Investigator Wins Lawsuit for Access to 2020 Election Records in Pennsylvania

  • An investigator named Heather Honey will receive a digital copy of the cast vote record file from the Lycoming County Office of Voter Services
  • The file includes information from every precinct and central tabulator used in the 2020 election in Pennsylvania
  • Honey sought access to this information due to anomalies encountered while voting and evidence of a discrepancy between the number of registered voters and ballots counted in the 2020 general election
  • The court ruled that the Lycoming County cast vote record is not exempt from public access and ordered the Lycoming County Voter Services to provide Honey with a printed copy of the record from the 2020 general election
  • Previously, Honey’s requests for access to this information had been denied by officials

An investigator named Heather Honey will receive a digital copy of the cast vote record file from the Lycoming County Office of Voter Services, according to the Thomas More Society, according to a report from World Net Daily.

This file will include information from every precinct and central tabulator used in the 2020 election in Pennsylvania.

Honey had previously sought access to this information due to anomalies she encountered while voting in the 2020 presidential election.

According to the legal team, Honey’s “documented evidence” shows that there were 120,000 fewer registered voters in Pennsylvania than the number of ballots counted in the 2020 general election.

“That’s 120,000 votes that cannot be legally attached to an actual voter,” said Tom Breth, special counsel for the Thomas More Society.
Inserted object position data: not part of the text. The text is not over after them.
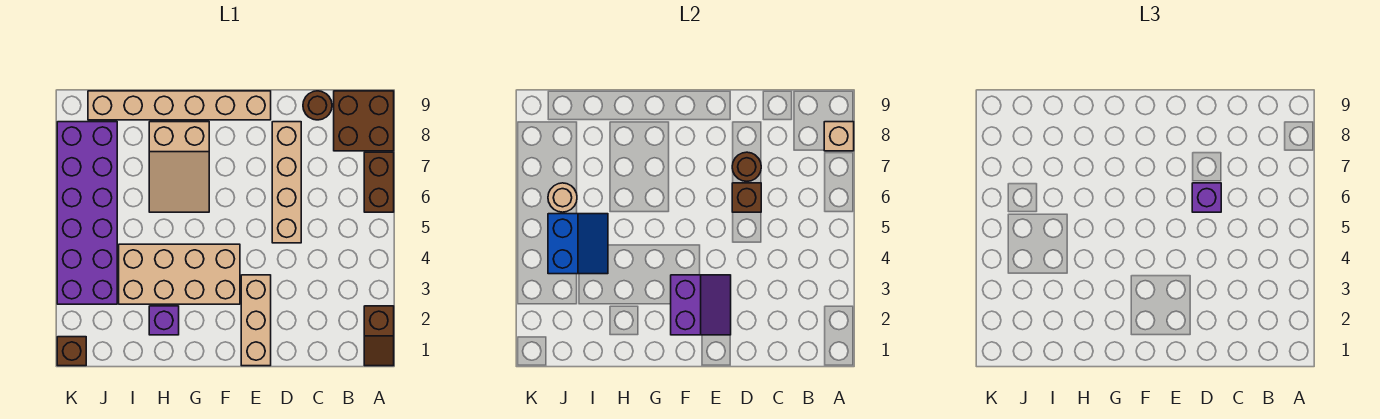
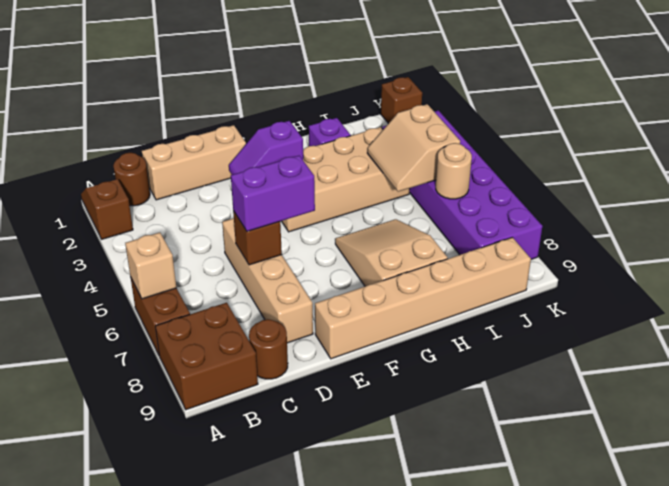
tan 1x1 brick [824,122,854,151] -> tan 1x1 brick moved to [125,232,176,299]
purple 1x1 brick [1192,183,1221,212] -> purple 1x2 brick [231,156,315,231]
brown 1x1 round brick [732,152,761,181] -> brown 1x1 round brick moved to [113,153,150,206]
tan 1x3 brick [241,275,271,366] -> tan 1x3 brick turned to [142,125,246,200]
purple 2x2 slope [671,275,731,335] -> purple 1x2 slope [229,121,303,175]
blue 2x2 slope [548,214,608,274] -> tan 2x2 slope [367,104,460,192]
Honey, an open-source investigator, became curious about the voting process in Pennsylvania after witnessing an elderly couple being told that the wife could not vote in person because she had already voted by mail, despite the couple insisting that this was not the case.

The woman was only allowed to cast a provisional ballot, with no guarantee that her vote would be counted.

As Breth explained, “The more that Ms. Honey learned, the more she came to believe that the Pennsylvania Department of State was giving guidance to election officials that was based on political reasons rather than the law. Honey observed that any activities that were purported to determine accuracy in the voting process were not based on Pennsylvania law, leading one to believe that these officials either don’t know what the law is, or they feel like they don’t have to follow it.”

The court ruled that the Lycoming County cast vote record is not exempt from public access because it does not contain “the contents of ballot boxes [or] voting machines.”

The Lycoming County Voter Services will now provide Honey with a printed copy of the cast vote record from the 2020 general election.

Previously, Honey’s requests for access to this information had been denied by officials.